Although she personally did not want to be involved in Charles Taylor's case due to fear, the court ruling has ordered her to appear on a trial this month.
Supermodel Naomi Campbell has been summoned to testify in court later this month as part of an ongoing war crimes trial over a "blood diamond" she was allegedly given by former Liberian president Charles Taylor.
The British beauty has become embroiled in a court case at The Hague involving Taylor, who has pleaded not guilty to a series of charges, including murder, torture and terrorism, stemming from Sierra Leone's 1991-2002 civil war.
The disgraced ex-leader has also been accused of handing Campbell a 'blood diamond' - a term for jewels sold to finance conflicts - in 1997 after a dinner party in South Africa, hosted by then-president Nelson Mandela. Prosecutors asked for Campbell to be subpoenaed to testify - a request opposed by her lawyers and the legal team representing Taylor.
In a recent interview, Campbell confessed she was worried about her safety if she was called to testify in the trial, telling Oprah Winfrey, "I don't want to be involved in this man's case; he has done some terrible things and I don't want to go and put my family in danger."
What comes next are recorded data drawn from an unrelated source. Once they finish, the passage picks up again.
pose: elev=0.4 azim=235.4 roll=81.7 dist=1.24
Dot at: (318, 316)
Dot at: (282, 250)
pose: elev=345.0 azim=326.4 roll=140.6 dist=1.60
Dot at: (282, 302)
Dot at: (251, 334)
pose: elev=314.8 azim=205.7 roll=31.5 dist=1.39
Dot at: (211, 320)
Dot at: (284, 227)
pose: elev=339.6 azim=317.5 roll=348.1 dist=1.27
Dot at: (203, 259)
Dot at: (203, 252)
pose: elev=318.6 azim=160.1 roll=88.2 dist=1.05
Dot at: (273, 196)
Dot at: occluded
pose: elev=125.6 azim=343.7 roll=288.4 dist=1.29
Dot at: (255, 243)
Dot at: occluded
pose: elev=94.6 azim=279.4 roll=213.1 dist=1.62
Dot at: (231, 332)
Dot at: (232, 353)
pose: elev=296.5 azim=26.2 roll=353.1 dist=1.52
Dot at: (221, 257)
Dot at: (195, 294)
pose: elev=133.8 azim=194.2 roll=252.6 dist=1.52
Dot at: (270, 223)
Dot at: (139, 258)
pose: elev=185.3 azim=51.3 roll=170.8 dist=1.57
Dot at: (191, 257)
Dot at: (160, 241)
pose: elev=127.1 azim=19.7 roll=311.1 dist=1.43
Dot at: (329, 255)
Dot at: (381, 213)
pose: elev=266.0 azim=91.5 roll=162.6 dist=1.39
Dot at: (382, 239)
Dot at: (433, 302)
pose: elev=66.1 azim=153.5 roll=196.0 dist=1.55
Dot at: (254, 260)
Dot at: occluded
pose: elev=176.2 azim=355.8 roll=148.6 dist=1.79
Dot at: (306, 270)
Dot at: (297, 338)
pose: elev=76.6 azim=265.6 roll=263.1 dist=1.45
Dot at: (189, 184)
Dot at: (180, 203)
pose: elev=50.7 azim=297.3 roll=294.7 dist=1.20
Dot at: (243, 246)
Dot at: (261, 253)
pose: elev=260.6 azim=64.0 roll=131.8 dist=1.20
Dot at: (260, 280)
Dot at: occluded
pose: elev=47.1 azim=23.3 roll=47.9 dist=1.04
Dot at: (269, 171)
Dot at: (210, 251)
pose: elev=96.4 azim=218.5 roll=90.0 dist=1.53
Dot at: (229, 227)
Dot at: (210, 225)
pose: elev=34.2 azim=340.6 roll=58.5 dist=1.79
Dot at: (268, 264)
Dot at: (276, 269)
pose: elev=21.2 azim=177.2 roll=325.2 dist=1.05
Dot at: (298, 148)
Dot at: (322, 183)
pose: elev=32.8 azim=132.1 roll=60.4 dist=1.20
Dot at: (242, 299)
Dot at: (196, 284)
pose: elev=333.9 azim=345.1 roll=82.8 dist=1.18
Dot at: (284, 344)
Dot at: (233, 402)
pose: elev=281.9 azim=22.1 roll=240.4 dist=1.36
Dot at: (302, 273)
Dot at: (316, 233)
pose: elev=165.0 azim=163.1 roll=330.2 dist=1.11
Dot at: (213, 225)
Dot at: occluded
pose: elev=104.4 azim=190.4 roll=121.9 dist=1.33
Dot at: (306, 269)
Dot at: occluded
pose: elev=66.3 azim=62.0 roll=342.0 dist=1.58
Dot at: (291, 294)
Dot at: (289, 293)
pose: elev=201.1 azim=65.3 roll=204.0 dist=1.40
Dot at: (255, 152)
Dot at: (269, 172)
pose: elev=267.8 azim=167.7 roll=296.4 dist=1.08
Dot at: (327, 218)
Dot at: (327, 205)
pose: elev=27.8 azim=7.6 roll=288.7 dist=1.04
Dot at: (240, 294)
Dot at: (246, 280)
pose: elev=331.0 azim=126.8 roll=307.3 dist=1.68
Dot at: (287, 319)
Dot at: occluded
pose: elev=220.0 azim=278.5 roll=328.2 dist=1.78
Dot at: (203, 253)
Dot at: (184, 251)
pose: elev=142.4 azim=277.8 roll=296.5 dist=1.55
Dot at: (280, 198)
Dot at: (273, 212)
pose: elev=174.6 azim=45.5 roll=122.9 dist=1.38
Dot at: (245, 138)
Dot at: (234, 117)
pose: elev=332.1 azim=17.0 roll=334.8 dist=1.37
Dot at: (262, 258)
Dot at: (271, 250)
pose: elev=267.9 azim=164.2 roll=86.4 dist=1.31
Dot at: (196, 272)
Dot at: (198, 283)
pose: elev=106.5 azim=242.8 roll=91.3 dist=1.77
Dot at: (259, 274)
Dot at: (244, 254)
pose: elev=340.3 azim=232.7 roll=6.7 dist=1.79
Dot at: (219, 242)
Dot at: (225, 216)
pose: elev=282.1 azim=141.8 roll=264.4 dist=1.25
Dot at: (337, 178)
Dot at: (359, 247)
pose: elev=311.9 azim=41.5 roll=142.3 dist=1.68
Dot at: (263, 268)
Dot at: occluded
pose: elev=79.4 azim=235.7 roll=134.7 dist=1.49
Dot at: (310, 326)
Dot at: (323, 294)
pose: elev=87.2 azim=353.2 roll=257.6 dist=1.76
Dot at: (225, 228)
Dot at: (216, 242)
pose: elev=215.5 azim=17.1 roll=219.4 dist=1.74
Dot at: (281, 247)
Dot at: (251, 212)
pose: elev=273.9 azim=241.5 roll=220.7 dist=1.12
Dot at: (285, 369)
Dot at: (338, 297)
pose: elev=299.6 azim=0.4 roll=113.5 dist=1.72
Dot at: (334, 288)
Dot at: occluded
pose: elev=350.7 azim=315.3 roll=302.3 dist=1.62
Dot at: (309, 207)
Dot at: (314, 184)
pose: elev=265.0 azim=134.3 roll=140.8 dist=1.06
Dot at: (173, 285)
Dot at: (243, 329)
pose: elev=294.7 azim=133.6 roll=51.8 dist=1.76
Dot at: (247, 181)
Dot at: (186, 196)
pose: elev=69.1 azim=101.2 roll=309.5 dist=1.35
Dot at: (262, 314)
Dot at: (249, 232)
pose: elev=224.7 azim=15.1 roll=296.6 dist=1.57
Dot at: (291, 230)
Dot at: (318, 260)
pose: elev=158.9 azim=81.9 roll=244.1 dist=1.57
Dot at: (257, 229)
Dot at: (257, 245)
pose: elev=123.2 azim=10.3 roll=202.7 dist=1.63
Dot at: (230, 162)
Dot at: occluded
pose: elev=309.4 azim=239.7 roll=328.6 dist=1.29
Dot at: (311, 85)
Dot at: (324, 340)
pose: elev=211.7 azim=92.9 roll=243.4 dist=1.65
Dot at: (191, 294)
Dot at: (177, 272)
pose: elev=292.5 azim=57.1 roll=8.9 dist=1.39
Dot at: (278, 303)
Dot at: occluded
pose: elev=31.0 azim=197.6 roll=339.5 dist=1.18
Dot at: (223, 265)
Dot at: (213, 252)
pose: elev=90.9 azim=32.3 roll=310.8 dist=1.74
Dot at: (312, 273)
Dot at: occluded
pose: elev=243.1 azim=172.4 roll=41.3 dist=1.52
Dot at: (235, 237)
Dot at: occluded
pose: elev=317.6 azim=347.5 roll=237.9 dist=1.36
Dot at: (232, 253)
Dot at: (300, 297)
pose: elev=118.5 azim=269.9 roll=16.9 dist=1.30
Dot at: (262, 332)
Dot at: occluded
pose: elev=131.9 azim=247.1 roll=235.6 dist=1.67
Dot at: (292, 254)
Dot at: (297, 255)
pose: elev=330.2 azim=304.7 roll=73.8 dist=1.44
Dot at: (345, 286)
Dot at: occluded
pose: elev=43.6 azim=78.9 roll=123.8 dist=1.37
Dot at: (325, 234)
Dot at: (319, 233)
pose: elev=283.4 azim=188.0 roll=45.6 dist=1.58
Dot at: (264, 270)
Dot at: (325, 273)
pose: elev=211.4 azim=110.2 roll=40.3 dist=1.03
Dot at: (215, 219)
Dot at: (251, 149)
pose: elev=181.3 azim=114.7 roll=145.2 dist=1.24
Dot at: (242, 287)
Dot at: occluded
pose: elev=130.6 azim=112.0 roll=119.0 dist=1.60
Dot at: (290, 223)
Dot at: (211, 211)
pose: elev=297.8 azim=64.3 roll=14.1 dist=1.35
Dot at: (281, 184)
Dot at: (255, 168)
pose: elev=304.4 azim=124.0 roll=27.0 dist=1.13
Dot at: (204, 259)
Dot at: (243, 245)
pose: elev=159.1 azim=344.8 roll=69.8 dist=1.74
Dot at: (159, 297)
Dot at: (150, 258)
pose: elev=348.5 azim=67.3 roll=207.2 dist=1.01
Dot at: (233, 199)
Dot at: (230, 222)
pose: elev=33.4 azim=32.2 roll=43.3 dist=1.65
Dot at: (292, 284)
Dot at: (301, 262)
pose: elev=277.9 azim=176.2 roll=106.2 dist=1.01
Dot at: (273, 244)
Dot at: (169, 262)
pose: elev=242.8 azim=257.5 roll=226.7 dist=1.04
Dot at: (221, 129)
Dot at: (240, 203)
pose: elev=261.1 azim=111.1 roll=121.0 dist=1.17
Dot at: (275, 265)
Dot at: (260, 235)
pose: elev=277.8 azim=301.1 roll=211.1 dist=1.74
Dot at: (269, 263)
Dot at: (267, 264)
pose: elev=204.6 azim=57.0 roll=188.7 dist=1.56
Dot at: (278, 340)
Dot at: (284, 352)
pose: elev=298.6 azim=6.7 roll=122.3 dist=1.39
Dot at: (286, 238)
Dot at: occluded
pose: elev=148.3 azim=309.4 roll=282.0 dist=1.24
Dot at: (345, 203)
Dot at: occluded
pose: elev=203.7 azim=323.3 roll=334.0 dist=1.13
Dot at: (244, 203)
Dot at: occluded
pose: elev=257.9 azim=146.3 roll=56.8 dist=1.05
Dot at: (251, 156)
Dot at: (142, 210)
But a ruling given on Wednesday, June 30 granted prosecutors' request for a subpoena compelling Campbell to testify. The decision also allowed authorities to call on actress Mia Farrow and Campbell's former agent Carole White, both of whom were present at Mandela's dinner party.
The Special Court for Sierra Leone, based at The Hague, has now ruled Campbell will be called as a witness on July 29. If Campbell fails to appear in court, she could be sentenced to up to seven years in jail as punishment, according to the subpoena.